Hospitals on average earn profits from Medicare and from private-sector payers, meaning Medicare payments probably are adequate, the staff of a congressional advisory commission said last week.
An American Hospital Association official responded, however, that hospitals actually lose 1% on their Medicare business, but the commission's figures don't show that because they rely on outdated cost figures.
Preparing for a vote early next year on 2003 hospital payment updates, the Medicare Payment Advisory Commission staff said hospitals are projected to make a 10.8% profit on Medicare inpatient business and a 3.8% profit on their entire Medicare business in 2002. Both figures are down slightly from 1999, when the inpatient margin was 11.9% and the total margin was 4.7%.

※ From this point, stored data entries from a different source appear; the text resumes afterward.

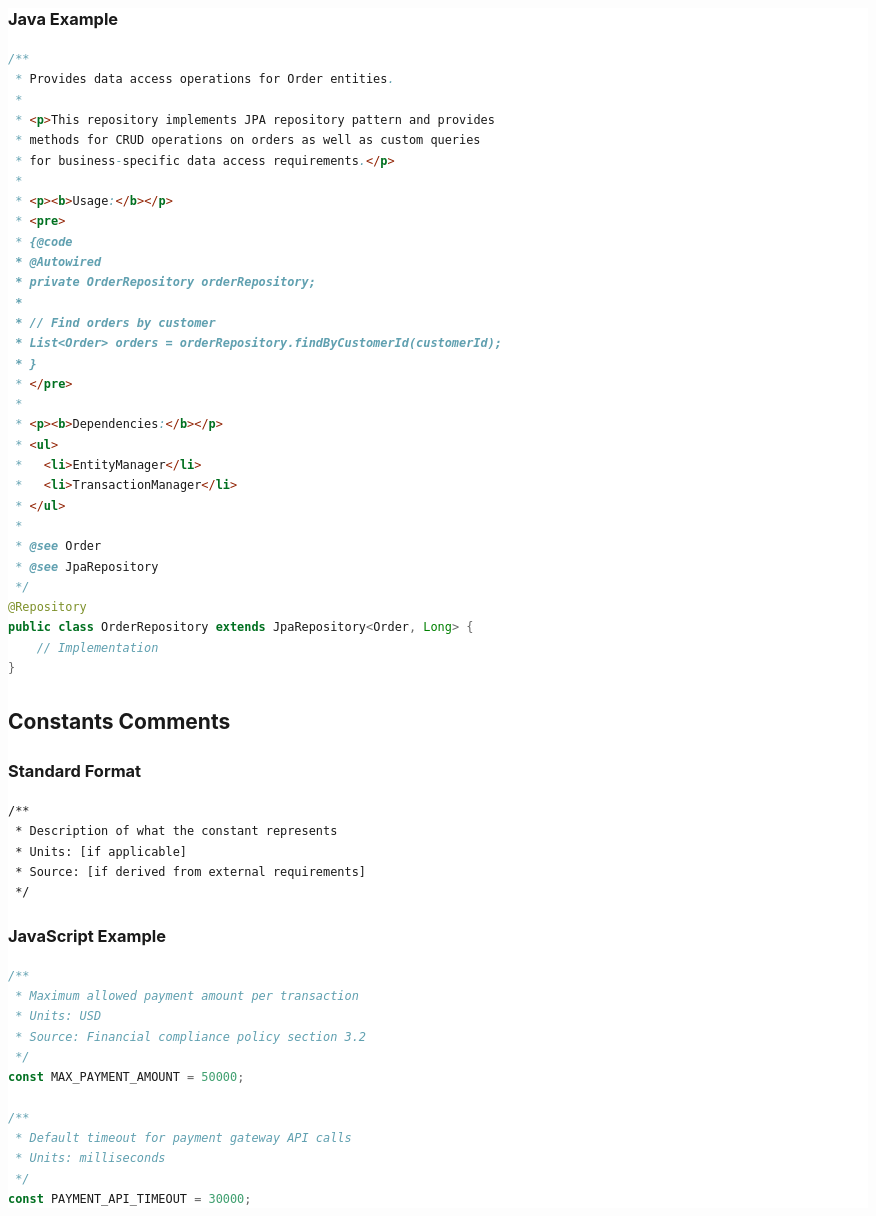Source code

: ### Java Example

```java
/**
 * Provides data access operations for Order entities.
 *
 * <p>This repository implements JPA repository pattern and provides
 * methods for CRUD operations on orders as well as custom queries
 * for business-specific data access requirements.</p>
 *
 * <p><b>Usage:</b></p>
 * <pre>
 * {@code
 * @Autowired
 * private OrderRepository orderRepository;
 * 
 * // Find orders by customer
 * List<Order> orders = orderRepository.findByCustomerId(customerId);
 * }
 * </pre>
 *
 * <p><b>Dependencies:</b></p>
 * <ul>
 *   <li>EntityManager</li>
 *   <li>TransactionManager</li>
 * </ul>
 *
 * @see Order
 * @see JpaRepository
 */
@Repository
public class OrderRepository extends JpaRepository<Order, Long> {
    // Implementation
}
```

## Constants Comments

### Standard Format

```
/**
 * Description of what the constant represents
 * Units: [if applicable]
 * Source: [if derived from external requirements]
 */
```

### JavaScript Example

```javascript
/**
 * Maximum allowed payment amount per transaction
 * Units: USD
 * Source: Financial compliance policy section 3.2
 */
const MAX_PAYMENT_AMOUNT = 50000;

/**
 * Default timeout for payment gateway API calls
 * Units: milliseconds
 */
const PAYMENT_API_TIMEOUT = 30000;
```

The staff didn't publish margin numbers for 2000 and 2001. But based on survey data, the MedPAC staff said hospitals' total margins from all payers combined was a seasonally adjusted 4% in fiscal 2001.
Carmela Coyle, the AHA's senior vice president of policy, said MedPAC's profit numbers are based on outdated assumptions that don't fully take into account all of the costs of treatment.
"When you're looking at payment adequacy, you need to take a look at all of the costs that are incurred in treating a Medicare patient," Coyle said.
She said the AHA's figures show that one-third of all hospitals lose money and that 58% lose money on their total Medicare business.